Provided entries section start

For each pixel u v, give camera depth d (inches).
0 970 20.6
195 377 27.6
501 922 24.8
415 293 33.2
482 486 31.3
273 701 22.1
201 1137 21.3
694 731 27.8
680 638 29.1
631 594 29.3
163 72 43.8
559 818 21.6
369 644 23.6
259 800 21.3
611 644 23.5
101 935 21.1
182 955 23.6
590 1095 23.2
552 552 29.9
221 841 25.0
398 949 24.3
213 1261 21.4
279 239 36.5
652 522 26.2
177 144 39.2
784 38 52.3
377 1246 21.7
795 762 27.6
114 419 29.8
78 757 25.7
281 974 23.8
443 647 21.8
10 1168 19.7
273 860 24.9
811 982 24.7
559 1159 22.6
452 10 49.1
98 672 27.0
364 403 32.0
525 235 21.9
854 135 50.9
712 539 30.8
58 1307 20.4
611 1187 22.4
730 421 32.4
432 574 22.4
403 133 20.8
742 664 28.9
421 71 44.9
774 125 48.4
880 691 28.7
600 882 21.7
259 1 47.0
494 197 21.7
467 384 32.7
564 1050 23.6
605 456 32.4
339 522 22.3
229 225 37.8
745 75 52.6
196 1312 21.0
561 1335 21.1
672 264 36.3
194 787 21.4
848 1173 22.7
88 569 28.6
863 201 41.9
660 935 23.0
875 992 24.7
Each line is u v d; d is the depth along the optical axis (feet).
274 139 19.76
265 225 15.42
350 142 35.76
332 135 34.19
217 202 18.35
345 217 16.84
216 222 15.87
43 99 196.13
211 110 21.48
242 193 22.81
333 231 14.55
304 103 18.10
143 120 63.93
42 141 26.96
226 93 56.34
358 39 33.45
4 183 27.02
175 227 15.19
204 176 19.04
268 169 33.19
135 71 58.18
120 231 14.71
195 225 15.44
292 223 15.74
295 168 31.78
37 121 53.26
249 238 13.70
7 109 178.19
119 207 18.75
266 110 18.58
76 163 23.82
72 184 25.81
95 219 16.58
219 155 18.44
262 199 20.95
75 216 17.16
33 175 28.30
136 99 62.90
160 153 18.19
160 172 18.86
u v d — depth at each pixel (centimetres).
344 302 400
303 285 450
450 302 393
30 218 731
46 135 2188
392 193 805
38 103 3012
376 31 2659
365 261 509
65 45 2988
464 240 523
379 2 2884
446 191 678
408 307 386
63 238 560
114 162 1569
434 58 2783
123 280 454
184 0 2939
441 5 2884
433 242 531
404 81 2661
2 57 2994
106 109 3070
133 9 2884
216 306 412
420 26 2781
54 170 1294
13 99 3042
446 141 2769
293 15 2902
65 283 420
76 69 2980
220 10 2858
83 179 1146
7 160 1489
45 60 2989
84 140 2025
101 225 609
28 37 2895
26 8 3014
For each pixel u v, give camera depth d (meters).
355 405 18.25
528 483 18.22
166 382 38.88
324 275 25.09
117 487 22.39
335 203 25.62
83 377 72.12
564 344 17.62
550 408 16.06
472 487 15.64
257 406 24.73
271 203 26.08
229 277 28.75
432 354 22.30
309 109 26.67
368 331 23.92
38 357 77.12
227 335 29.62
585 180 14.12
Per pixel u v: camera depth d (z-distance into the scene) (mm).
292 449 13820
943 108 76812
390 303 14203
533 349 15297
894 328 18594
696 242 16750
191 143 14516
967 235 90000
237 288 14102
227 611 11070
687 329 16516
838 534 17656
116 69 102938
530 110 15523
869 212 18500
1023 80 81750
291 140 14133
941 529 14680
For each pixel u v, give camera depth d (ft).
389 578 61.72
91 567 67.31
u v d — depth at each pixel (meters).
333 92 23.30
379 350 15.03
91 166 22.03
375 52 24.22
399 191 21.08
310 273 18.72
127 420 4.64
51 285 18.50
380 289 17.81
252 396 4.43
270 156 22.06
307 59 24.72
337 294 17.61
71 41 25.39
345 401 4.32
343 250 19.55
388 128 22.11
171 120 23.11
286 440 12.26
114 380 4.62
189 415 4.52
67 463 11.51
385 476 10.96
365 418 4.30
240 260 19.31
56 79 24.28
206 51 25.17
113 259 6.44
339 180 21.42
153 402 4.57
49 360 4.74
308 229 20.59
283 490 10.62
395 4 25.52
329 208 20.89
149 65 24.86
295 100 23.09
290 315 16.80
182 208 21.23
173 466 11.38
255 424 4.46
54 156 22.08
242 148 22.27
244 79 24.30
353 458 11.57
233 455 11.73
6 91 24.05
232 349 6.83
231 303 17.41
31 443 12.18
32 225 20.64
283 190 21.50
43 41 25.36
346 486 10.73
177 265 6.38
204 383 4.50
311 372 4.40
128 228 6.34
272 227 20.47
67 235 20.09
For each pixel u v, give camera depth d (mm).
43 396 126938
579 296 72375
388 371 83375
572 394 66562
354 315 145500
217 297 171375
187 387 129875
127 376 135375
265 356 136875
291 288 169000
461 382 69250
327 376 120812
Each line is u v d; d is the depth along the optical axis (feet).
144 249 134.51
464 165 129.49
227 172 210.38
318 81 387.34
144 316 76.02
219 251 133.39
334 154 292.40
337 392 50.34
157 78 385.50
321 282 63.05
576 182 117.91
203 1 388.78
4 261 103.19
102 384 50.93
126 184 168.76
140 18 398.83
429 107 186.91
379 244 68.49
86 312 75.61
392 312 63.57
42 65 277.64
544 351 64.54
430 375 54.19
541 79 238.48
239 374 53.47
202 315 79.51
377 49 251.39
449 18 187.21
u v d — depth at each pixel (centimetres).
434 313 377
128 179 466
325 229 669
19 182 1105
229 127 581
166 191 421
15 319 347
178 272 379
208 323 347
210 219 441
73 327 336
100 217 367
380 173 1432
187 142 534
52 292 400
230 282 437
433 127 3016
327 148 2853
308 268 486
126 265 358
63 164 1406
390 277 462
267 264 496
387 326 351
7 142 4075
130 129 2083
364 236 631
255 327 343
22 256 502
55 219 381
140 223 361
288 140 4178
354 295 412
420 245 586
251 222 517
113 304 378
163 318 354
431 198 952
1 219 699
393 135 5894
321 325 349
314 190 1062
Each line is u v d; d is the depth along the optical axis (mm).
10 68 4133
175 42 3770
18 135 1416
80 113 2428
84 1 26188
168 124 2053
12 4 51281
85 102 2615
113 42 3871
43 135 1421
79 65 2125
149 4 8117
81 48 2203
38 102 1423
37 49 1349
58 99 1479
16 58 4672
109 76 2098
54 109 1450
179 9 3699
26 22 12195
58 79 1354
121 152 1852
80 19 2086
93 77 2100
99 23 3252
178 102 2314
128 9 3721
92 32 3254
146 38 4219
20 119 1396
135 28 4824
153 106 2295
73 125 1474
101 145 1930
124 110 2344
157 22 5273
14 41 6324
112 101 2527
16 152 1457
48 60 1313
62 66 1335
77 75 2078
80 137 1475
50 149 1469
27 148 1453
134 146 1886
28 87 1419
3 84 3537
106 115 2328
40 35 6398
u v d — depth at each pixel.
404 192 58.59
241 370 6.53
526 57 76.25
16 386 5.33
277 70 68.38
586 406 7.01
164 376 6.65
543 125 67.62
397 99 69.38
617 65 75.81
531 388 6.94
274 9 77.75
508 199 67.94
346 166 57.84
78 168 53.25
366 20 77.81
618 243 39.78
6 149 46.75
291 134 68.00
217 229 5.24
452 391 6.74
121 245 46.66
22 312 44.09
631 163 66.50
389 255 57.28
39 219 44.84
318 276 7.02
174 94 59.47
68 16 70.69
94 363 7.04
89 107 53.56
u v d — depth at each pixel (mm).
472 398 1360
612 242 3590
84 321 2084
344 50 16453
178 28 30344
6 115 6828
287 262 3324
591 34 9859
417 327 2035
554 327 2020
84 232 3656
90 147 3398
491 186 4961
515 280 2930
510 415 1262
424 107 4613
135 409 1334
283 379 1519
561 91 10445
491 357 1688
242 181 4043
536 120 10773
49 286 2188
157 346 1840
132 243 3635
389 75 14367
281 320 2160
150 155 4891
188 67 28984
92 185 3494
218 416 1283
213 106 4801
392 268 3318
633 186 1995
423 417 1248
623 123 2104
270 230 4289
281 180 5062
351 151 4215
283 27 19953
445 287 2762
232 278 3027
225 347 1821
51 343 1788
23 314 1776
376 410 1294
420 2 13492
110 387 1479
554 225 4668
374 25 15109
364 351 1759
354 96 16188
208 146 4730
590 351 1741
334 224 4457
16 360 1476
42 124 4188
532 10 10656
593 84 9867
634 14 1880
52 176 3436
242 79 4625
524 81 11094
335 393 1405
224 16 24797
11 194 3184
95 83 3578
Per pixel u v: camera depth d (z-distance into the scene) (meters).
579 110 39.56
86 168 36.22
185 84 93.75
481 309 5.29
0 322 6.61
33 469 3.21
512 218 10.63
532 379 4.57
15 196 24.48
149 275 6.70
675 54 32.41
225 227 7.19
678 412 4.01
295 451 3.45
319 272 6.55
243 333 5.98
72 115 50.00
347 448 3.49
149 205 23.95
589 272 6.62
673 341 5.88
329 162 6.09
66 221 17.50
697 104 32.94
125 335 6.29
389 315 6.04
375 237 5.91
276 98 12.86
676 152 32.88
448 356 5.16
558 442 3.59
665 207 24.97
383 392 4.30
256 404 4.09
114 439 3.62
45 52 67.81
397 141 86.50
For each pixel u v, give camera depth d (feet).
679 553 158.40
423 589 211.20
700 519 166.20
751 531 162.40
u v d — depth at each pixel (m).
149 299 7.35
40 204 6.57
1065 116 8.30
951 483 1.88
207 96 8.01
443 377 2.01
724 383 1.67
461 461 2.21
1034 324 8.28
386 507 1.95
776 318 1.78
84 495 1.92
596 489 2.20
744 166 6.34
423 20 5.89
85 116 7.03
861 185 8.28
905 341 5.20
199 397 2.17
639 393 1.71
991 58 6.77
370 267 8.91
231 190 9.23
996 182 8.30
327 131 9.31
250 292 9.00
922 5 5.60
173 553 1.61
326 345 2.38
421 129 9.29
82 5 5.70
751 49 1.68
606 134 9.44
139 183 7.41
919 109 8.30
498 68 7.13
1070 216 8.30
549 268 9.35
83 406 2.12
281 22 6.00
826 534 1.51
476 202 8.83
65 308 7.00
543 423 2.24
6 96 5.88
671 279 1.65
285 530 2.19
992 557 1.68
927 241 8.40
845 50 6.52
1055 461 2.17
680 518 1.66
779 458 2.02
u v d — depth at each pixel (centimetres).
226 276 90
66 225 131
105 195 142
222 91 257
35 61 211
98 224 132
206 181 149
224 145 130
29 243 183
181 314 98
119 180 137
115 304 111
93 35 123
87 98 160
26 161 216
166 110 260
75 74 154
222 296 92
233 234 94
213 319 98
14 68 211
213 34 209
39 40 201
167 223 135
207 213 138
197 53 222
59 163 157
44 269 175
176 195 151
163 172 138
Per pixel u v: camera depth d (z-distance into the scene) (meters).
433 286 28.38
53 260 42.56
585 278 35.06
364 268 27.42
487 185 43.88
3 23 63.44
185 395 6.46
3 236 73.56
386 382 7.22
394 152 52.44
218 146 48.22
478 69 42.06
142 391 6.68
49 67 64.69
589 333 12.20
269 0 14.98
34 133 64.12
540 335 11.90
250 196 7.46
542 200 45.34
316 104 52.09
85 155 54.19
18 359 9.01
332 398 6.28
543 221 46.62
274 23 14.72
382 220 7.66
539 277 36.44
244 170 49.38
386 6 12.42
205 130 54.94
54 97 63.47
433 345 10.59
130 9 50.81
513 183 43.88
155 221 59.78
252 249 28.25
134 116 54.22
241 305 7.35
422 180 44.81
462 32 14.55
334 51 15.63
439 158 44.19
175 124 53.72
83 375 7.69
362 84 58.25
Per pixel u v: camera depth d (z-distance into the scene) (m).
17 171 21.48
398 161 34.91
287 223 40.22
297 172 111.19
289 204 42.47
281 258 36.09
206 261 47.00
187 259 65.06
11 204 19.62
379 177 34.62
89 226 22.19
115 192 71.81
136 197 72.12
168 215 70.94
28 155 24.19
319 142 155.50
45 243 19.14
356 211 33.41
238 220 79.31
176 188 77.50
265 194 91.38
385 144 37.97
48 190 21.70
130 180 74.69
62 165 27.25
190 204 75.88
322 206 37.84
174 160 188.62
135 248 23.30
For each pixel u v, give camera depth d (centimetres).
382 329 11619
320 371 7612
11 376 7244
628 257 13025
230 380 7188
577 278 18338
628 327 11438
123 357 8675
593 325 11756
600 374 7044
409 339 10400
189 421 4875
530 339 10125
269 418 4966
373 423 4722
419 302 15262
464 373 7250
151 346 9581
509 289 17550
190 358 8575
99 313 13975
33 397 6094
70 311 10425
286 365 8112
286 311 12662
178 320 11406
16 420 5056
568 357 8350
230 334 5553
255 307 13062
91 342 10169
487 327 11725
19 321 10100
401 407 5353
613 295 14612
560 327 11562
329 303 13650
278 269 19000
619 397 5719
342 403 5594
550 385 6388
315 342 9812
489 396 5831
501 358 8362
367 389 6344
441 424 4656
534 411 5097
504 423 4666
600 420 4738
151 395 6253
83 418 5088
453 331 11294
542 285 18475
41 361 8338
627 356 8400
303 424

Provided entries section end

— Requirement —
Above are records; repeat only the lines starting at the line with "309 109 26.67" and ending at the line with "687 329 16516", exactly as they appear, both included.

— Response —
309 109 26.67
368 331 23.92
38 357 77.12
227 335 29.62
585 180 14.12
Per pixel u v: camera depth d (z-distance into the scene) (mm).
292 449 13820
943 108 76812
390 303 14203
533 349 15297
894 328 18594
696 242 16750
191 143 14516
967 235 90000
237 288 14102
227 611 11070
687 329 16516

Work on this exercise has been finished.